Plain-text engineering files
* * * * *
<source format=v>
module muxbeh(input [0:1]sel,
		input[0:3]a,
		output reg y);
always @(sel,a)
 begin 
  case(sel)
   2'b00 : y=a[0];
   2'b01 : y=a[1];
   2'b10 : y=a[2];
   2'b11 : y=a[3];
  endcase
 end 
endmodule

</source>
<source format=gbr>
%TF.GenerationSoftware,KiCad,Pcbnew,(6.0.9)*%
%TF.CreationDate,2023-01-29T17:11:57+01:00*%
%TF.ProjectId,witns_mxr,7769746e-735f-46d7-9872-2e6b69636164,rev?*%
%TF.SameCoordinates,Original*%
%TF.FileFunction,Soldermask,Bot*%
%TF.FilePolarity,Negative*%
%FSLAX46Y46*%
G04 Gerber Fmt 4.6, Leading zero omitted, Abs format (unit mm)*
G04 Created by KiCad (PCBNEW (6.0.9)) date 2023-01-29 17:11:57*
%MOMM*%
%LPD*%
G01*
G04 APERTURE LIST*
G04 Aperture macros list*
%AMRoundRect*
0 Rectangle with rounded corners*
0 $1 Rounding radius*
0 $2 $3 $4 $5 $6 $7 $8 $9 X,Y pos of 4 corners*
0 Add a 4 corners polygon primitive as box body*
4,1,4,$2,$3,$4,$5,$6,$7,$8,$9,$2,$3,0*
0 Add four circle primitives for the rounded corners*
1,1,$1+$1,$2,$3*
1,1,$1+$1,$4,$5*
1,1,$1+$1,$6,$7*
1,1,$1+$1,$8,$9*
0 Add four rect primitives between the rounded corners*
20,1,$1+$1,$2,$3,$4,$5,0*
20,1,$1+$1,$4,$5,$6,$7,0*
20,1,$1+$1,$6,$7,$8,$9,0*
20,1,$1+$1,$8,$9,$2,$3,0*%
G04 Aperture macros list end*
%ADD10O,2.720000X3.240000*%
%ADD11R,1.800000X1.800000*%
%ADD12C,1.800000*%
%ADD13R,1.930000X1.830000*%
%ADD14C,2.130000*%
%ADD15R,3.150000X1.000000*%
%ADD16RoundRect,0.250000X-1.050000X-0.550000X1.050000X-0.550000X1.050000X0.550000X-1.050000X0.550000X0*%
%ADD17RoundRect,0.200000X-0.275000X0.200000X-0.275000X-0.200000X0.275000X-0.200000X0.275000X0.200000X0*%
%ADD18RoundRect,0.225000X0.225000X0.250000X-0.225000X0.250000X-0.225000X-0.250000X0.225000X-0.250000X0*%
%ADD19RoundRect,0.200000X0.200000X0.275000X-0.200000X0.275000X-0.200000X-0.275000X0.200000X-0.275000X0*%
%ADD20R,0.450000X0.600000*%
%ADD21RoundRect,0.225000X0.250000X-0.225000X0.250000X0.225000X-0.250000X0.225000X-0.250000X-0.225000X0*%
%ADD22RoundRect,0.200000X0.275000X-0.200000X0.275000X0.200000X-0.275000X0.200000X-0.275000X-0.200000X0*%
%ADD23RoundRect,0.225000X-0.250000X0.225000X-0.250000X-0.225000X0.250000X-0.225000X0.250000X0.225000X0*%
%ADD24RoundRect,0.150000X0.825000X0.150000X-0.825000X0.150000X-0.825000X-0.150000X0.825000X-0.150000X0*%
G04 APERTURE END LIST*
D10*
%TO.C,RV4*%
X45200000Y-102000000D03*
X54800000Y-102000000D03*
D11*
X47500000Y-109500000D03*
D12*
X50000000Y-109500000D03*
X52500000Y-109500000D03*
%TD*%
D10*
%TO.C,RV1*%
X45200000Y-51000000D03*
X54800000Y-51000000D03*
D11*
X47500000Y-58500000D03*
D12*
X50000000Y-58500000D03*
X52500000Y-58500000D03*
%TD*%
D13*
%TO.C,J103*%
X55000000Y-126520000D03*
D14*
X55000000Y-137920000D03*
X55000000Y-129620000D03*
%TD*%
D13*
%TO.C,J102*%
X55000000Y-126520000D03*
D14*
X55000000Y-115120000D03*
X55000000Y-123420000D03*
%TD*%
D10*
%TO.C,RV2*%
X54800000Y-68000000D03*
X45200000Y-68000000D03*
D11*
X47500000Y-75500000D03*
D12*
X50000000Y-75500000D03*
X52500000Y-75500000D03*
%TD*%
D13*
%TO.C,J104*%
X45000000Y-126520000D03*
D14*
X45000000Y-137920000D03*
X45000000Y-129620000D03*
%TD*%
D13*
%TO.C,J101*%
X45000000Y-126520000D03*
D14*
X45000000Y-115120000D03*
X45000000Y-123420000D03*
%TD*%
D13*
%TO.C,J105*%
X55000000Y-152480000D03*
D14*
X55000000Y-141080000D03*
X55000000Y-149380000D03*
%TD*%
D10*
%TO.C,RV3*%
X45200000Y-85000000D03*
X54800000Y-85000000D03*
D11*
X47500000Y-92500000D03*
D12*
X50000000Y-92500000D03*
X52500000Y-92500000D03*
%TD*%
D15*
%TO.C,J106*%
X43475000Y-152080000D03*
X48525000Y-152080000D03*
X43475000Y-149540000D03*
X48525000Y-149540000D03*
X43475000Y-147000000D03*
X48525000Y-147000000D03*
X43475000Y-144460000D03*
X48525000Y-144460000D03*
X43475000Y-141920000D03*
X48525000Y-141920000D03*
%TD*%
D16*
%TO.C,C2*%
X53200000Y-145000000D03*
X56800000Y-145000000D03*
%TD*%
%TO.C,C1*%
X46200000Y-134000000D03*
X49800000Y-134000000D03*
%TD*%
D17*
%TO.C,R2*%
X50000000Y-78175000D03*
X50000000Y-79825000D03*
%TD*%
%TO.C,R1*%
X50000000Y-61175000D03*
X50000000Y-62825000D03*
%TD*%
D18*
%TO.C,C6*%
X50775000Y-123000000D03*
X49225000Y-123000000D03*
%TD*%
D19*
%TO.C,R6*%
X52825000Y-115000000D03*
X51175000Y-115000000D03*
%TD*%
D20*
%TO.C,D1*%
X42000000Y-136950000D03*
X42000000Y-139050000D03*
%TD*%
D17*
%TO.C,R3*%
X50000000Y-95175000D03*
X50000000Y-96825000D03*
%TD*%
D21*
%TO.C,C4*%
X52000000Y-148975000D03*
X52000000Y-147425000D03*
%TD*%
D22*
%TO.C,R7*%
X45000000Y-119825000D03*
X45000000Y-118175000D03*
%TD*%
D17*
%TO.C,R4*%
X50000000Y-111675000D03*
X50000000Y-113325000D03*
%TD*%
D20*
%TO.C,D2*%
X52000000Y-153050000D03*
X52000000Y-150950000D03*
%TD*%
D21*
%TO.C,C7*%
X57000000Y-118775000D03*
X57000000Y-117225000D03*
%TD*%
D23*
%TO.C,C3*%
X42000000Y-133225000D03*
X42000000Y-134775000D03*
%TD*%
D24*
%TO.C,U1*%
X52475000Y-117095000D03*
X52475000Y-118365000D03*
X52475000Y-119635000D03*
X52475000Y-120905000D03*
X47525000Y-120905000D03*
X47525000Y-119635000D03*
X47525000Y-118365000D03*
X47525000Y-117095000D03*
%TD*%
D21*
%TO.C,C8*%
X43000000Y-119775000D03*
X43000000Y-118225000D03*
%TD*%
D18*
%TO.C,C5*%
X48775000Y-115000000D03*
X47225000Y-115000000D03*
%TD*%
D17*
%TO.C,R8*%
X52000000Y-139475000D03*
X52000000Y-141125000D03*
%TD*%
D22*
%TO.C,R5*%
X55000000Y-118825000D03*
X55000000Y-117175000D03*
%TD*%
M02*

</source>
* * * * *
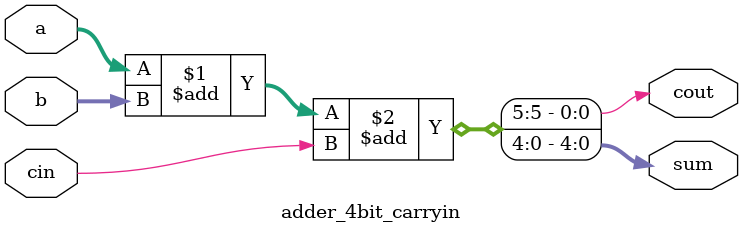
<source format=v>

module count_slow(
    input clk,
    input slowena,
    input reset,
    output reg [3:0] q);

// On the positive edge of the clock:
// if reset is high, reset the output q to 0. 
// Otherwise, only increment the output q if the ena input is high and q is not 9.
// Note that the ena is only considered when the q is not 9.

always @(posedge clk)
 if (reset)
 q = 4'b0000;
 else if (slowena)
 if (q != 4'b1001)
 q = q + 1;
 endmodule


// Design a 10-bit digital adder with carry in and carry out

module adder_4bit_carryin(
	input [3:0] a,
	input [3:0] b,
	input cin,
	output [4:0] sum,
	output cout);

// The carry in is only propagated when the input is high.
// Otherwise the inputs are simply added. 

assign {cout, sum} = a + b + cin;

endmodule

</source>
* * * * *
Search the records for the word "four" and return every line that holds it.

RESPONSE =>
0 Add four circle primitives for the rounded corners*
0 Add four rect primitives between the rounded corners*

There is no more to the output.